Problem requirements -> Which of the lines below holds the string "this"? Copy every line that does.

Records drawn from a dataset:
————
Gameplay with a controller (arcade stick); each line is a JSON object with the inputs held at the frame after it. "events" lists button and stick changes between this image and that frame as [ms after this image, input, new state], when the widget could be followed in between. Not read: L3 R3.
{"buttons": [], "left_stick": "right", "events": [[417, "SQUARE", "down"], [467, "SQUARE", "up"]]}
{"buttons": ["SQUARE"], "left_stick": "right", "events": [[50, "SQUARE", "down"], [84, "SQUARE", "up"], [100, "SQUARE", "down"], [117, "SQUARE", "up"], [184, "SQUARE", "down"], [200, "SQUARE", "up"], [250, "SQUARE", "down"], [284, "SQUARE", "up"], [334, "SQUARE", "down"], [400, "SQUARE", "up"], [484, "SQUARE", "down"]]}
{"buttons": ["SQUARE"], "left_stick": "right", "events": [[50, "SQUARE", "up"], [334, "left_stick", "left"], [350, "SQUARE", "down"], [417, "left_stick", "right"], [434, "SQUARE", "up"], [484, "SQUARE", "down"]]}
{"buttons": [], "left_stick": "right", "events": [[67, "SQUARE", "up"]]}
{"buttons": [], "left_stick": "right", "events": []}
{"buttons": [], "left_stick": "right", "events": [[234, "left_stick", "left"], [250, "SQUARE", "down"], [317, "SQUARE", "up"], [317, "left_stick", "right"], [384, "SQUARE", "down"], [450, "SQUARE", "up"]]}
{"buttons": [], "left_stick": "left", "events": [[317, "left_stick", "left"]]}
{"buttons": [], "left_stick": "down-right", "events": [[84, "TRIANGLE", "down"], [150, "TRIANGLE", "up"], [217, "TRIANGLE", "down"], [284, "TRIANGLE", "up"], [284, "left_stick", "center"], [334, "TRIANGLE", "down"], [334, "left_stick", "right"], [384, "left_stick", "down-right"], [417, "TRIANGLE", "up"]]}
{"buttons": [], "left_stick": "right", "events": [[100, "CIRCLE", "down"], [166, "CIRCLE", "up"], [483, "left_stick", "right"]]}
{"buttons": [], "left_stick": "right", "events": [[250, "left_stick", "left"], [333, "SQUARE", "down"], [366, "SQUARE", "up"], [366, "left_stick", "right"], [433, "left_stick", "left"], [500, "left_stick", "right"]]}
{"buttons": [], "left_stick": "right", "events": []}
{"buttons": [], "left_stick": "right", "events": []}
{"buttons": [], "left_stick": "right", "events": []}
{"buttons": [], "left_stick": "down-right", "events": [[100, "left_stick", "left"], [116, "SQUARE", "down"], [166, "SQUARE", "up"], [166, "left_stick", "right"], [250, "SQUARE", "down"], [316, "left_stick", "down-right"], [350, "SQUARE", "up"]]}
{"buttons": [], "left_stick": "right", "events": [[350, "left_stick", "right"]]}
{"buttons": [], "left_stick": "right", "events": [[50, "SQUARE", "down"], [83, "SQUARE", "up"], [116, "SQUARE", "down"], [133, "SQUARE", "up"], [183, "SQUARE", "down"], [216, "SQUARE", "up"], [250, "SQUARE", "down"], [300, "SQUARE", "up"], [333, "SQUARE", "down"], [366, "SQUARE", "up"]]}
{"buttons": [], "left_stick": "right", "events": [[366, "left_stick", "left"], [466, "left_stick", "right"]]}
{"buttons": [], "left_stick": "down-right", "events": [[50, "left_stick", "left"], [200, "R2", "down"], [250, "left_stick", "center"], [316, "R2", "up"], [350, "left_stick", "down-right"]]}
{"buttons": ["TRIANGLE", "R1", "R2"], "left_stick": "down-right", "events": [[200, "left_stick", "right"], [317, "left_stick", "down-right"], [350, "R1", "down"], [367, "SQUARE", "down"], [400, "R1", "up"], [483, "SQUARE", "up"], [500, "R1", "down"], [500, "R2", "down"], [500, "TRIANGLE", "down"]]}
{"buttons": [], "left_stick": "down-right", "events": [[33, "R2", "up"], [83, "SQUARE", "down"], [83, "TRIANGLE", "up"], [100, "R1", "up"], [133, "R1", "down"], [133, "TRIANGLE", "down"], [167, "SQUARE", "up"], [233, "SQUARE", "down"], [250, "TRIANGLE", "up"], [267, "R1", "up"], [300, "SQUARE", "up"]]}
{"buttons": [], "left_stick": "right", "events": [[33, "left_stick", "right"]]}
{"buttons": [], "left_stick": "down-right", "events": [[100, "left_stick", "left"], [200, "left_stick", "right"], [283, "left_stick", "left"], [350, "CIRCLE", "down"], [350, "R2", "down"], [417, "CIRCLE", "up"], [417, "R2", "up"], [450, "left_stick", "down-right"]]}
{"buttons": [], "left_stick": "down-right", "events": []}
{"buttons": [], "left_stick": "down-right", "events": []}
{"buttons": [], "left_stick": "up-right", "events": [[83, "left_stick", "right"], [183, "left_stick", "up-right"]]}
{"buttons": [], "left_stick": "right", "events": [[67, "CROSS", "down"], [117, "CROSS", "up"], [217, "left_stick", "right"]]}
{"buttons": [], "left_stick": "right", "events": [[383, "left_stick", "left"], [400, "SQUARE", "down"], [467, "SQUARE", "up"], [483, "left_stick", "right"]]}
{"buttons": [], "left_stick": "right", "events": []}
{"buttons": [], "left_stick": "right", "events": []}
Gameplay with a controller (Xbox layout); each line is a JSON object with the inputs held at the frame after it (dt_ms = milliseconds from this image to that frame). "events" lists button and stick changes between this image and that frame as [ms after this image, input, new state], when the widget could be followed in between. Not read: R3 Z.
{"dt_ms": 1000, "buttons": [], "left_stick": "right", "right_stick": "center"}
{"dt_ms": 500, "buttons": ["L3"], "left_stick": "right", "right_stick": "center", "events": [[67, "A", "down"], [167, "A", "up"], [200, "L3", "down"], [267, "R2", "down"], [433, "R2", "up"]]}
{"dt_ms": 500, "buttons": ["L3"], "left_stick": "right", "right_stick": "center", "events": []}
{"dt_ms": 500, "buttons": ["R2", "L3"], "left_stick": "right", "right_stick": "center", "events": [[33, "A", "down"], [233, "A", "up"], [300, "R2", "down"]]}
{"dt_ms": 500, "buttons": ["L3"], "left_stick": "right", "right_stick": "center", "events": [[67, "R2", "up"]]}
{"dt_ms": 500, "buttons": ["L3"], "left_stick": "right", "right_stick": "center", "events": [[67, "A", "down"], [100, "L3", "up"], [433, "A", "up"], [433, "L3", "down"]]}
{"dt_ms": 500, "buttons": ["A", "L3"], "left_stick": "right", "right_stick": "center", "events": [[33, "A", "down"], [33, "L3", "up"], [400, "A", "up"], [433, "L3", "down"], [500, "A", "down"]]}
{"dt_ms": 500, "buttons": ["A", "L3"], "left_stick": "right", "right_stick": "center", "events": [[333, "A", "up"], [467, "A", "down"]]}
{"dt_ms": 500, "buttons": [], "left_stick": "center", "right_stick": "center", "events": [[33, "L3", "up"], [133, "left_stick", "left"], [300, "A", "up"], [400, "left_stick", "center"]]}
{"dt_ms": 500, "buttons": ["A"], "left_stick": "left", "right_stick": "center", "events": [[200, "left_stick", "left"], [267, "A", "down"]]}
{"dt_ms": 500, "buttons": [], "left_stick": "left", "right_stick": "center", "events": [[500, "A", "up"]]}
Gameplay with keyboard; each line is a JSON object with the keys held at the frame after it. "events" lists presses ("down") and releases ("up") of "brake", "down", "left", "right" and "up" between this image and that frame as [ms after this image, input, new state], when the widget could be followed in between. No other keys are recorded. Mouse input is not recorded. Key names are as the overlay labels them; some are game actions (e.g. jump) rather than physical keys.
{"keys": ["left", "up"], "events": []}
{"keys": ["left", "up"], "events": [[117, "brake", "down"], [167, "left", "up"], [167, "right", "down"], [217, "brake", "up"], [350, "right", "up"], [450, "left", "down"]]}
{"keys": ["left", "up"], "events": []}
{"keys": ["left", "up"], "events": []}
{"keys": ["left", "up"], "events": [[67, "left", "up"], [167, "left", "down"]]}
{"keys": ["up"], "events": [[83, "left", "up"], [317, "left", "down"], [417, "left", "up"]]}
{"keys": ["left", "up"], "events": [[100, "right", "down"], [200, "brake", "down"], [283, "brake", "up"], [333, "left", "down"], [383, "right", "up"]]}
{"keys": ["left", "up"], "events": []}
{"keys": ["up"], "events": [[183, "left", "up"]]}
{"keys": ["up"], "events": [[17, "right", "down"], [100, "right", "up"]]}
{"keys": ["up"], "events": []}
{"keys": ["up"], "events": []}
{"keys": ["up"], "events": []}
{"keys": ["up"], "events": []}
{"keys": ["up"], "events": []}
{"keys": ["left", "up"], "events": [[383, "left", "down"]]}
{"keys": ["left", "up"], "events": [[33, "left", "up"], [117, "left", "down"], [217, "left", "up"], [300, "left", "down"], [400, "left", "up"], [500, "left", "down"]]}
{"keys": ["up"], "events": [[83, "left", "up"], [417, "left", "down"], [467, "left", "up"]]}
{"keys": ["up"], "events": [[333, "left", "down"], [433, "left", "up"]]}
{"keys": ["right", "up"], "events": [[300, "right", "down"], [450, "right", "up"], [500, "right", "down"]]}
————
Answer box ->
Gameplay with a controller (arcade stick); each line is a JSON object with the inputs held at the frame after it. "events" lists button and stick changes between this image and that frame as [ms after this image, input, new state], when the widget could be followed in between. Not read: L3 R3.
Gameplay with a controller (Xbox layout); each line is a JSON object with the inputs held at the frame after it (dt_ms = milliseconds from this image to that frame). "events" lists button and stick changes between this image and that frame as [ms after this image, input, new state], when the widget could be followed in between. Not read: R3 Z.
Gameplay with keyboard; each line is a JSON object with the keys held at the frame after it. "events" lists presses ("down") and releases ("up") of "brake", "down", "left", "right" and "up" between this image and that frame as [ms after this image, input, new state], when the widget could be followed in between. No other keys are recorded. Mouse input is not recorded. Key names are as the overlay labels them; some are game actions (e.g. jump) rather than physical keys.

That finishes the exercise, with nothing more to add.